Create this dataset (Copy this below piece of code and paste it in your R)

data <- data.frame(

InsuranceID = c(1,2,3,4,5,6,7,8,9,10),

Vehicle_Damage = c(TRUE, TRUE, TRUE, FALSE, FALSE, FALSE, FALSE, TRUE, TRUE, FALSE),

Self_Injury = c(TRUE, TRUE, TRUE, TRUE, TRUE, FALSE, FALSE, FALSE, FALSE, TRUE),

Claimer_Frequency = factor(c("active", "very active", "very active", "inactive", "very inactive"

, "inactive", "very inactive", "active", "active", "very active"),

levels=c("very inactive", "inactive", "active", "very active"),

ordered=TRUE),

Fraud = c(FALSE, TRUE, TRUE, FALSE, FALSE, TRUE, TRUE, FALSE, FALSE, TRUE))

This data set is used by an Insurance Company to check whether the Claim is fraud or not.

Insurance ID: The Claim ID.

Vehicle Damage: Is the vehicle damage or not?

Self-Injury: Is the person injured or not?

Claimer Frequency: Frequency of the person claiming the Insurance.

Fraud: If this is fraud or not?

Q1. Implement Decision Trees (Hint: use Rpart)

Q2. Find whether the fraud is done or not for Insurance ID 2 and 7?
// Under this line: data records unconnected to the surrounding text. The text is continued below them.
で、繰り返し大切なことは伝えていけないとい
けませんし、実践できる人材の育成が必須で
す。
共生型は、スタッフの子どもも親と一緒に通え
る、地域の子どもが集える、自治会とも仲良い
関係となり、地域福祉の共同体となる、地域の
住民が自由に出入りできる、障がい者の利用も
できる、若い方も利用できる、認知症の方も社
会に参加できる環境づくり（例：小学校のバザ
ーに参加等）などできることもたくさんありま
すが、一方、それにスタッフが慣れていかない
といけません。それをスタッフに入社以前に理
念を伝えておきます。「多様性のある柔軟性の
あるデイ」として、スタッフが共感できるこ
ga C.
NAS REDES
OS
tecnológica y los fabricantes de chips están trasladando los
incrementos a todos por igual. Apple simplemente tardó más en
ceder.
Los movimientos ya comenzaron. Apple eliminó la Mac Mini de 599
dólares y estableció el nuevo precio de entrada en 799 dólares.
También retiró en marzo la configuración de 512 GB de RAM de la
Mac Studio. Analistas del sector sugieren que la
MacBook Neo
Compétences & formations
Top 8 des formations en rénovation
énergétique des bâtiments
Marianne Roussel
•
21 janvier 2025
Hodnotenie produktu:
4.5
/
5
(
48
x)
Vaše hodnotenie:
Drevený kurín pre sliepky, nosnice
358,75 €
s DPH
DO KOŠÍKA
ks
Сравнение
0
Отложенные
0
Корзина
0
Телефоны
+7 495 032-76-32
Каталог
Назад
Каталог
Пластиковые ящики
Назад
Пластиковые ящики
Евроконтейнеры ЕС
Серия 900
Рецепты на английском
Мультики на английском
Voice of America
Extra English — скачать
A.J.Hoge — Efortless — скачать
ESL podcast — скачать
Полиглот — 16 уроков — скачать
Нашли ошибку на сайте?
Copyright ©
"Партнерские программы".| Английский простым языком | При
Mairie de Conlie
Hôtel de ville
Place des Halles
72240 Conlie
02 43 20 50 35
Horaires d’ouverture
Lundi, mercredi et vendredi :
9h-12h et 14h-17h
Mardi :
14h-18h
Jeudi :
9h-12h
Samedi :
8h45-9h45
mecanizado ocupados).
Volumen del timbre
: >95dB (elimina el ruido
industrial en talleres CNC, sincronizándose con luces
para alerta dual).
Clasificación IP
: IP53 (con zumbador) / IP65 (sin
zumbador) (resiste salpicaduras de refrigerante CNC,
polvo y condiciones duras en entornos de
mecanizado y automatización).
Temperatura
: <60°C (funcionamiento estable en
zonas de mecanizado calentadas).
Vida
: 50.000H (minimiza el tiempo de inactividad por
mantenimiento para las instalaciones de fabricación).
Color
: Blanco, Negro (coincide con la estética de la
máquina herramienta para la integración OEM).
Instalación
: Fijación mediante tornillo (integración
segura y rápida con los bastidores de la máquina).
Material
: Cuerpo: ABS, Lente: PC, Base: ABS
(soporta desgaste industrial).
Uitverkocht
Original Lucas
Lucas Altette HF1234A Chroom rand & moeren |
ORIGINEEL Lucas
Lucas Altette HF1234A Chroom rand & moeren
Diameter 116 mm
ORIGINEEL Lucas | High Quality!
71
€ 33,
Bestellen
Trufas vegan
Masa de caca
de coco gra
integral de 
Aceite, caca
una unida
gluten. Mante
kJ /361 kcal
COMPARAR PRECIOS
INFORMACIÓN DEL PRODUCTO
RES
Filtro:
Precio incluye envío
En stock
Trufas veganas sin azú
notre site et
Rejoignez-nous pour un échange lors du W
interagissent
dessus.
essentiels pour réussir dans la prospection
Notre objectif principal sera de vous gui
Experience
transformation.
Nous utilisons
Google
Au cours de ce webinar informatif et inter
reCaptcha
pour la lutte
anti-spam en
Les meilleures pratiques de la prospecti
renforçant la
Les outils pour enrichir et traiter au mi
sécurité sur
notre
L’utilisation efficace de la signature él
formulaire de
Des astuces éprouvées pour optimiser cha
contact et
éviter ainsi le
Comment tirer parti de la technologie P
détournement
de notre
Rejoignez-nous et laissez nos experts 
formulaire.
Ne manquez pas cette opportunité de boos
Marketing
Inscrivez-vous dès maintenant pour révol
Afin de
Q3. Show the Decision Trees by using visualization.

Q4. Implement Naïve Bayes using ‘Hair Eye Colour’ dataset in R

data("HairEyeColor")

Q1. Implement Naïve Bayes (Hint: use e1071)

Q2. Show the Naïve Bayes by using visualization.

Q3. Predict and Create Confusion Matrix.

Q4. Find Accuracy, Precision, Recall based on Confusion matrix.